Discrimination between wild and farmed fish by using NIR spectroscopy
Seafood labeling is a critical tool for consumer information and protection. However, mislabeling, especially regarding origin or production methods, is on the rise. Among the most common forms of mislabeling is the substitution of high-value fish species with lower-value alternatives.
A major challenge is the ability to differentiate between wild-caught and farmed fish. In Spain, a recent development by the leading distribution chain, Mercadona, seeks to address this issue. They've announced a policy to sell wild-caught fish at their fish market counters, while farmed fish will be displayed in trays on refrigerated shelves. This initiative aims to provide consumers with clearer information about the origin of the fish they purchase.
But, while a big step in the right direction, it does not eliminate the potential for fraud at the source.
Given the global interest in combatting fraudulent labeling practices, particularly concerning the production methods of fish, there's a growing need for reliable detection methods. Official methods often prove time-consuming and costly, making them unsuitable for routine on-site monitoring. The ability to trace and authenticate food products is not only essential for economic reasons but also for ensuring safety.

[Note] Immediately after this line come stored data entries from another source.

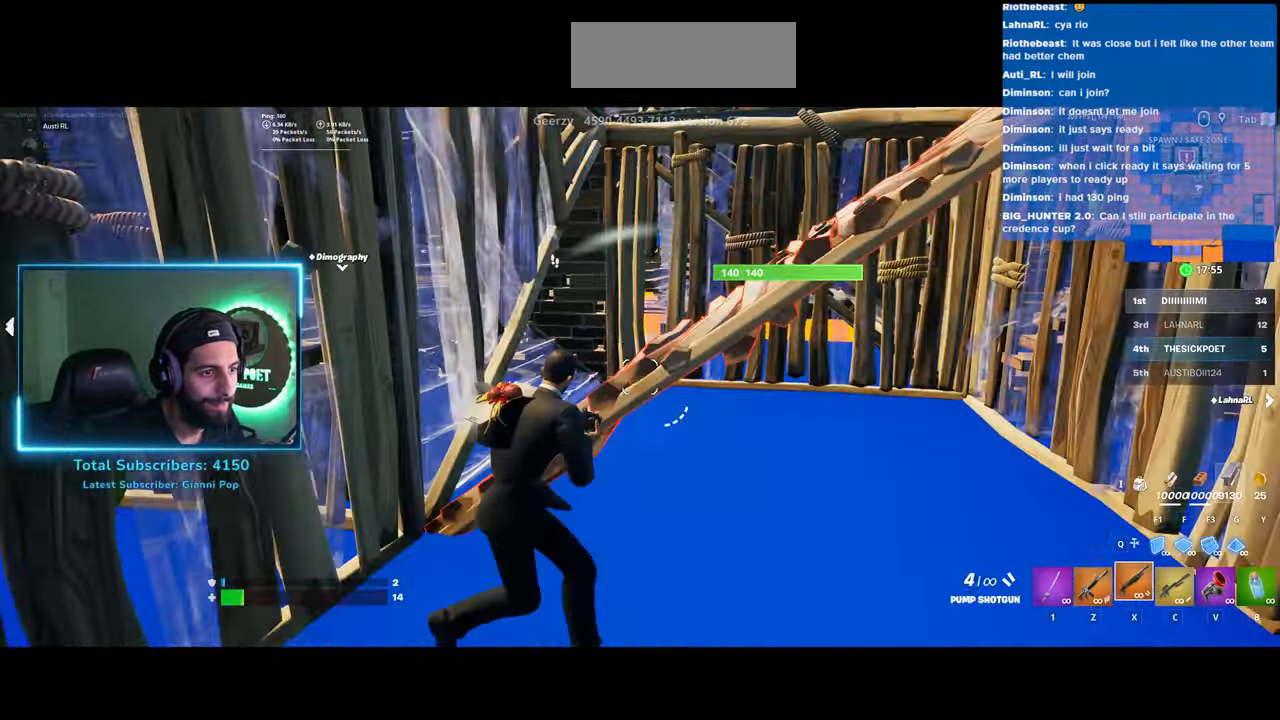
{"keys": ["a", "d", "s"], "mouse": ["left"], "events": [[100, "d", "up"], [133, "a", "down"], [433, "space", "down"], [450, "d", "down"], [483, "mouse_left", "down"], [483, "space", "up"]]}
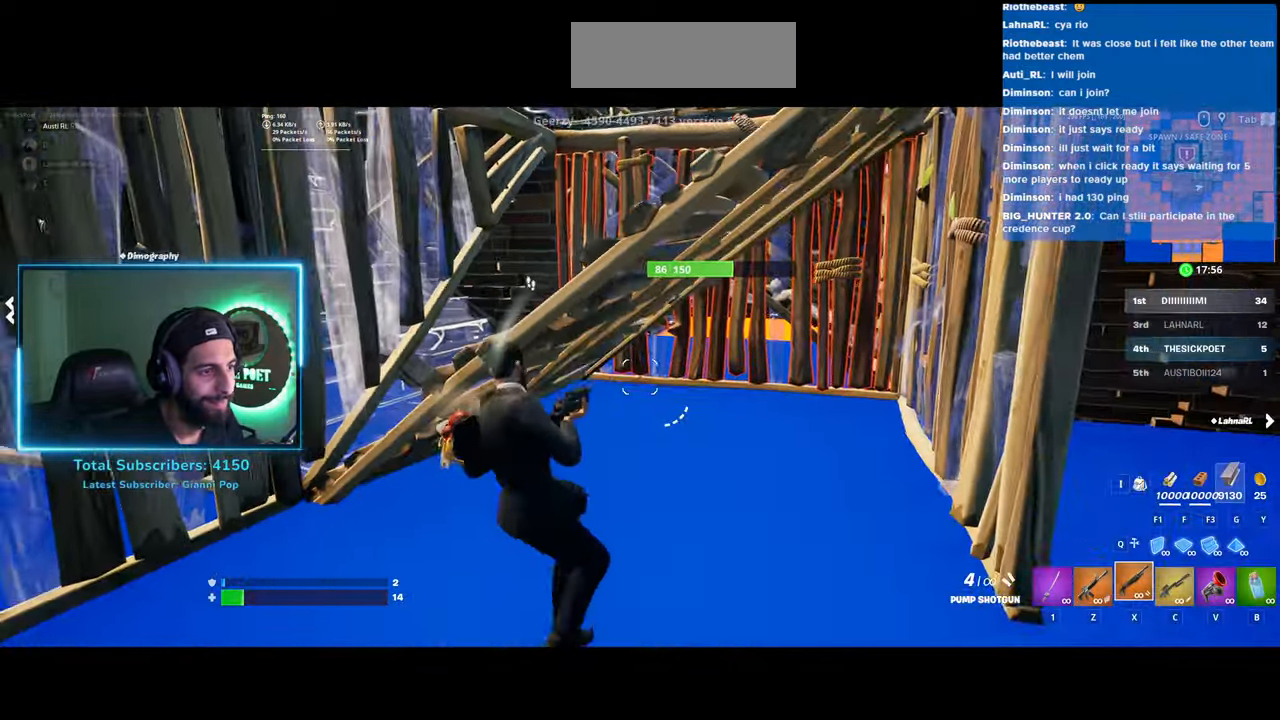
{"keys": ["d", "s"], "mouse": ["left"], "events": [[33, "a", "up"]]}
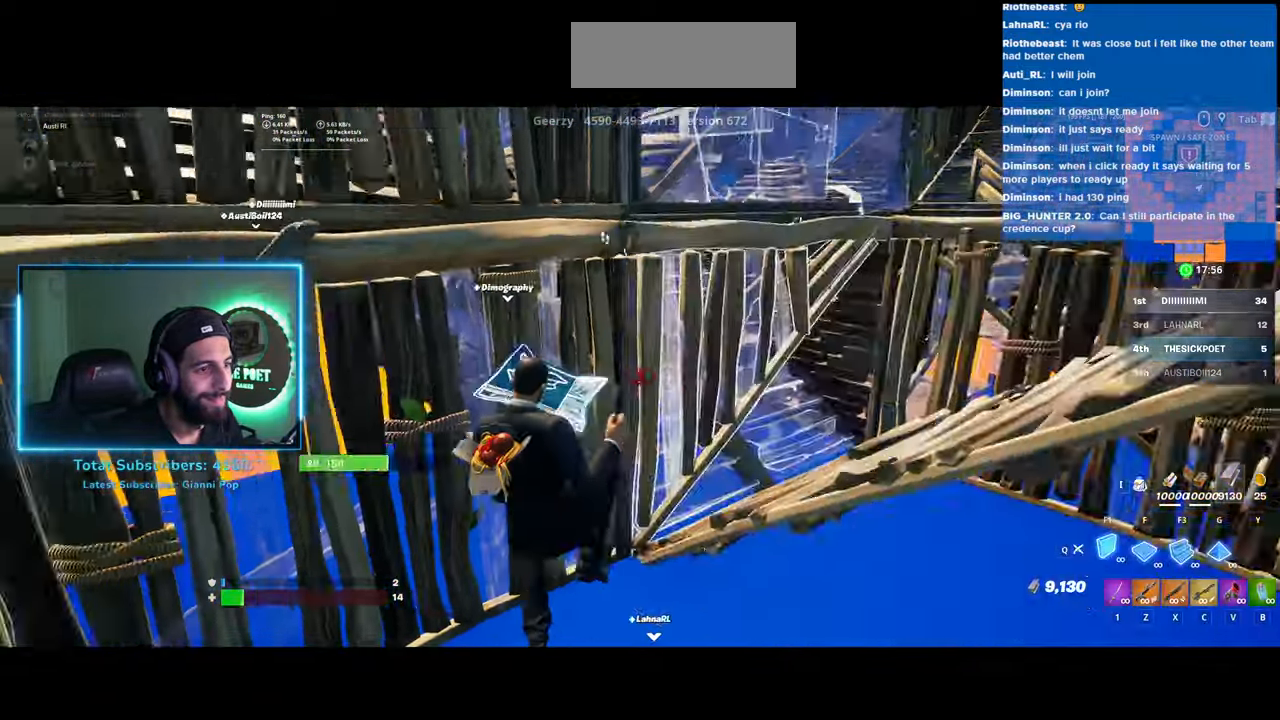
{"keys": ["a", "w"], "mouse": [], "events": [[200, "s", "up"], [283, "mouse_left", "up"], [333, "a", "down"], [333, "d", "up"], [333, "w", "down"]]}
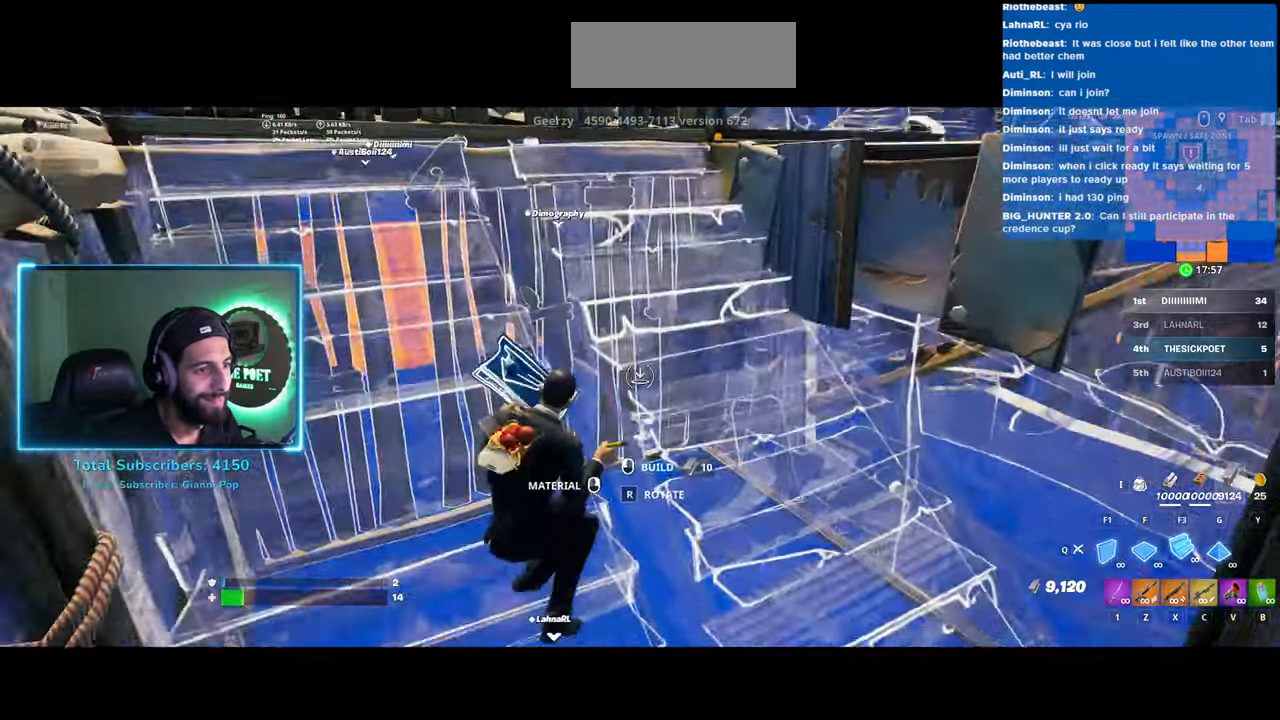
{"keys": ["w"], "mouse": [], "events": [[400, "a", "up"]]}
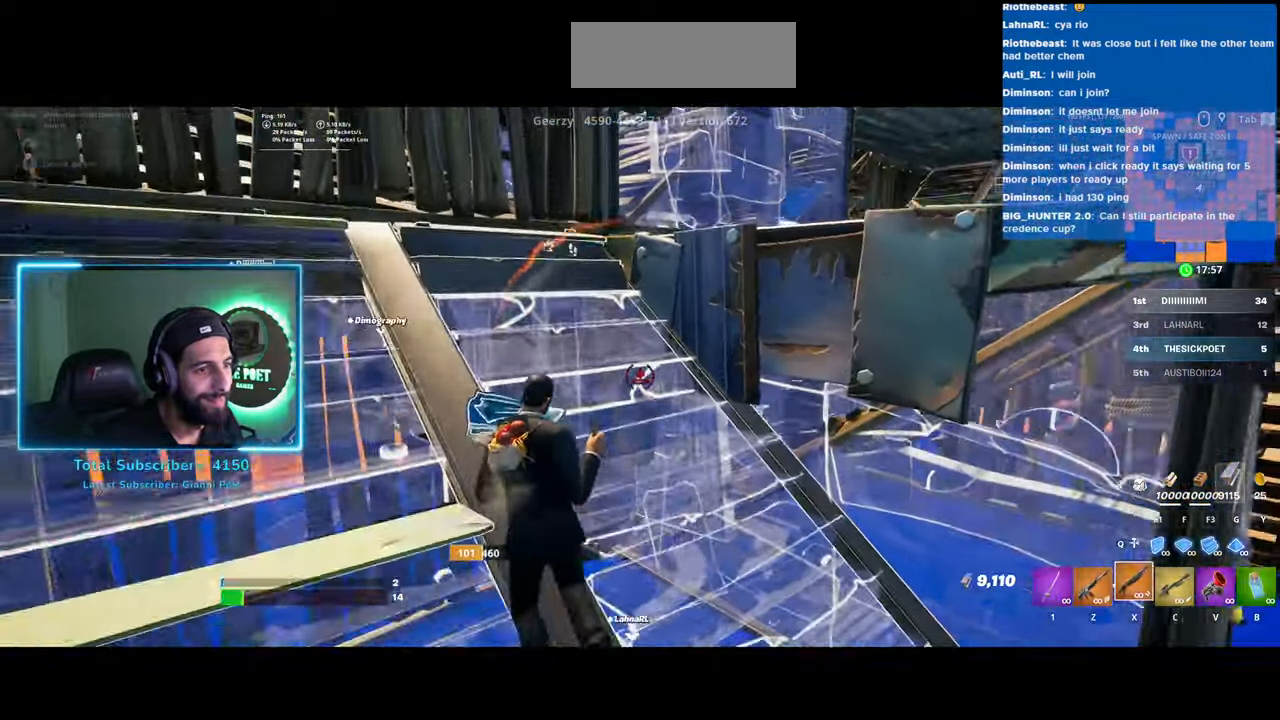
{"keys": ["w"], "mouse": [], "events": [[200, "d", "down"], [483, "d", "up"]]}
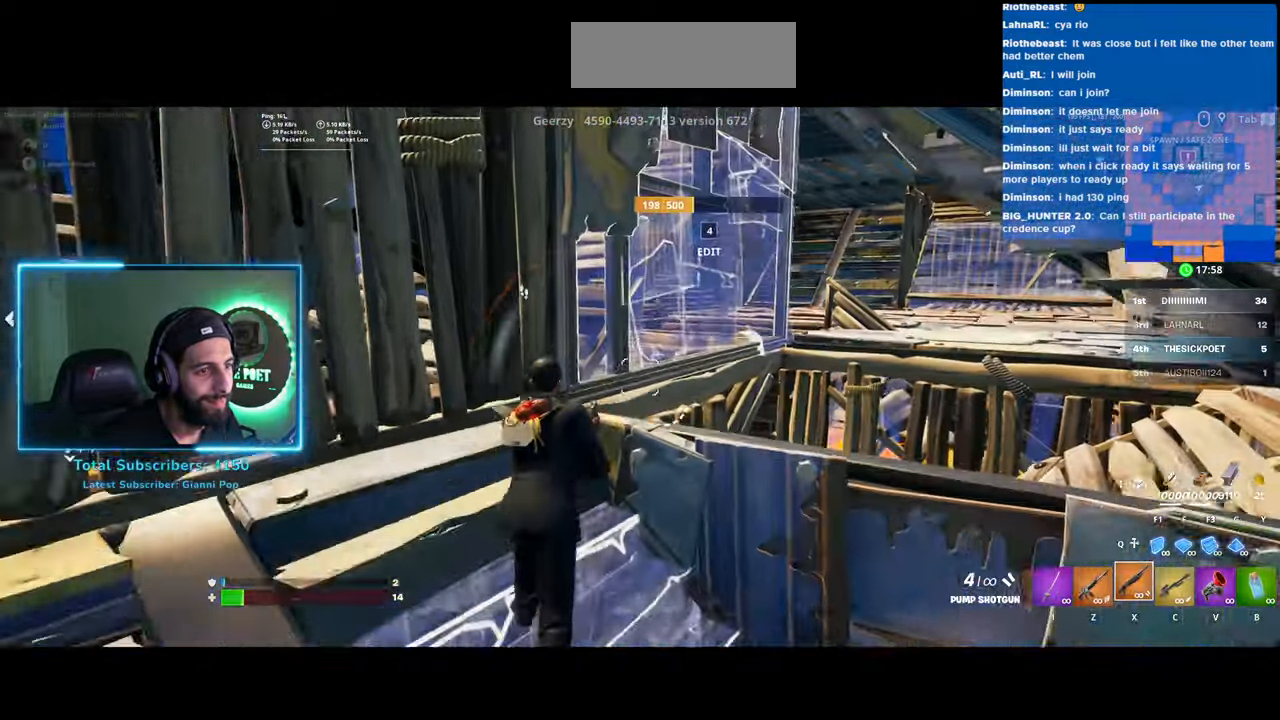
{"keys": ["w"], "mouse": ["left"], "events": [[33, "space", "down"], [183, "space", "up"], [200, "mouse_left", "down"]]}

In response to these challenges, a recent European study has been conducted focusing on sea bass (Dicentrarchus labrax). This prized seafood product is prevalent in Mediterranean countries, with both wild-caught and farmed varieties available in retail markets. However, farmed sea bass tends to dominate due to its lower price point.
The study aimed to assess the effectiveness of two techniques — Near-Infrared (NIR) spectroscopy and mass spectrometry—in discriminating between sea bass based on their production methods. By analyzing the docosahexaenoic and arachidonic fatty acid ratio using a Direct Sample Analysis (DSA) system integrated with a time-of-flight (TOF) mass spectrometer, researchers were able to establish a cut-off value of 3.42. This value effectively differentiated between wild-caught and farmed sea bass with 100% sensitivity and specificity.
Additionally, multivariate analysis with portable NIR spectroscopy allowed for the classification of fish production methods. Validation models demonstrated the potential of this approach, achieving high sensitivity (100%) and specificity (90%) in distinguishing between the two product categories.
These findings underscore the promise of utilizing accessible, rapid, and accurate screening methods to combat fraud in commercial sea bass production. The affordability and simplicity of portable NIR spectroscopy, coupled with its ability to create robust models, suggest its suitability for routine fraud control operations directly at production sites.